_WORK REQUEST:_ Reproduce, exactly and in full, only the lines below from the one containing "Pensions/Retirement/All Other Income" through the one containing "or Disability benefits".
───
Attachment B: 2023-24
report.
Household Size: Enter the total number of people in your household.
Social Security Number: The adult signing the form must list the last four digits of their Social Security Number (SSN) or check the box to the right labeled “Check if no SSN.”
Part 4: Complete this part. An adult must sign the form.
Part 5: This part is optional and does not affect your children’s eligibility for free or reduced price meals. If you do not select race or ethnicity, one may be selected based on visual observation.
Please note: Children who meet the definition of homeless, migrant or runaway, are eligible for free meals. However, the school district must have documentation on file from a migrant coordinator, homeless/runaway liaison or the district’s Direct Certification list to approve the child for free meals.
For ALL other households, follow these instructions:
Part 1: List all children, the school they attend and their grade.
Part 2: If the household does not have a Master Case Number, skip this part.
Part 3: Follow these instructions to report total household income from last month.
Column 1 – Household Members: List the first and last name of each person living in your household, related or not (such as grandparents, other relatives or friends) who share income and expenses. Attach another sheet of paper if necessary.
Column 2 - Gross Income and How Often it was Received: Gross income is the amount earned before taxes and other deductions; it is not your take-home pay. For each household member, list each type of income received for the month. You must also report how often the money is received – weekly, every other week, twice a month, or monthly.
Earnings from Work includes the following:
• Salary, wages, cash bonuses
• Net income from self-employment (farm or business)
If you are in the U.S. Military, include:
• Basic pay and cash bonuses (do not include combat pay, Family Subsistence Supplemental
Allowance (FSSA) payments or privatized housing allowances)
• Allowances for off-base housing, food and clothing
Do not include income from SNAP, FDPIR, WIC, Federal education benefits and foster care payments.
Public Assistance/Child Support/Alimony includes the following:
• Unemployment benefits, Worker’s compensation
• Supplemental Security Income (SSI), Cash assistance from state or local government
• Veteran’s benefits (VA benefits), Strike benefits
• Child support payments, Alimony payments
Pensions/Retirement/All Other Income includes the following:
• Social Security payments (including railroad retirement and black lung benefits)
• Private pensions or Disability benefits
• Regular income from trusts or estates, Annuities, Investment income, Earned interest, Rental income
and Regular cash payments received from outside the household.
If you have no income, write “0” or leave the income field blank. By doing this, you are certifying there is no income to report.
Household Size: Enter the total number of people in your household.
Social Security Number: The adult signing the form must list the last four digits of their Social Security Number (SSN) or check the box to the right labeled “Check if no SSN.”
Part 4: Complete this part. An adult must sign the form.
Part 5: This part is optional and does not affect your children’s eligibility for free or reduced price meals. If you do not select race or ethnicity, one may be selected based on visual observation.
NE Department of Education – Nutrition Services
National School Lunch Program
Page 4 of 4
───
_ANSWER SECTION:_
Pensions/Retirement/All Other Income includes the following:
• Social Security payments (including railroad retirement and black lung benefits)
• Private pensions or Disability benefits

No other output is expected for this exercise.